A autarquia rejeitou o TC em outubro do ano passado. Em anúncio ao mercado, a CVM informou que “entendeu que as propostas apresentadas ainda não eram suficientes para desestimular práticas de condutas semelhantes”.

Termo de Compromisso é um documento por meio do qual pessoas físicas ou companhias se comprometem a não repetir uma conduta ilícita no mercado, realizando o pagamento de multa. Em troca, ganha o direito de ter seu processo administrativo sancionador suspenso, caso a proposta seja aprovada pela diretoria colegiada da autarquia. O dinheiro oriundo de Termos de Compromisso e de multas aplicadas pela CVM vão, em regra, diretamente para o caixa da União.

Capítulo 3

As investigações contra a estatal

Inquéritos e processos

No total, são cinco inquéritos administrativos tramitando na CVM sobre a Petrobras, na Superintendência de Processos Sancionadores. Nessa fase, a CVM levanta e apura as informações coletadas para, futuramente, formular uma acusação. Outros cinco processos já tiveram acusação formulada pela área técnica.
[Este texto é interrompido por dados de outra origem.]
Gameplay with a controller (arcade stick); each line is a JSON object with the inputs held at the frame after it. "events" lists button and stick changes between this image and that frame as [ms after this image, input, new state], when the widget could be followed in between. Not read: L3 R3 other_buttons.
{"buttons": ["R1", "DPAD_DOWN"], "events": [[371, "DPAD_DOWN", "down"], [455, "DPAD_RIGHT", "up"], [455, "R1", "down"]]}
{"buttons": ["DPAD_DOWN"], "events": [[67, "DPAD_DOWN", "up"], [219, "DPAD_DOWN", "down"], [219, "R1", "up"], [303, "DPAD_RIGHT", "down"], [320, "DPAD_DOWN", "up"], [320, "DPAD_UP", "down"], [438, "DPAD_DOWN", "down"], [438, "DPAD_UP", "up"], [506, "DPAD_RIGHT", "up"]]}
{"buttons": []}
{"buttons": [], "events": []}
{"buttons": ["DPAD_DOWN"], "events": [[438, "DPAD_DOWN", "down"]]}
Em um deles, são aguardados os depoimentos de Nestor Cerveró e Pedro Barusco no órgão regulador, que está apurando irregularidades na contratação da SBM Offshore, empresa holandesa que presta serviços à indústria do Petróleo.

O ex-diretor da área internacional da Petrobras e o ex-gerente de serviços da estatal terão de esclarecer o processo de contratação da SBM Offshore por parte da Petrobras. A empresa holandesa fechou acordo de leniência com o MPF na operação Lava Jato.

A construção da Refinaria de Abreu e Lima também é alvo de investigação. A CVM investiga o caso a pedido dos acionistas minoritários da estatal, já que a refinaria causou prejuízo de US$ 3,2 bilhões à Petrobras. O dado foi divulgado em um relatório de auditoria interna, em 2015.

A construção do Complexo Petroquímico do Rio de Janeiro (Comperj) também é investigada pela CVM. Na Lava Jato, a força-tarefa abriu inquérito para apurar corrupção em contratos do complexo.

A compra da Refinaria de Pasadena pela Petrobras está igualmente na mira da CVM. O caso chegou à autarquia após denúncia de acionistas da Petrobras. A compra da refinaria causou um prejuízo de US$ 1 bilhão à estatal.

Eventuais casos ligados à Braskem também podem vir a ser apreciados pelo colegiado da CVM.

Lealdade de Guido Mantega

Outro processo que está para ser apreciado pela CVM refere-se ao ex-ministro da Fazenda Guido Mantega. Ele, Miriam Belchior, ex-ministra do Planejamento e outros seis ex-executivos estão sendo investigados por não terem servido com “lealdade à companhia e manter reserva sobre os seus negócios” (art. 155 da Lei das S.A) ao aprovarem o Plano de Negócios quadrienal da companhia em fevereiro de 2014.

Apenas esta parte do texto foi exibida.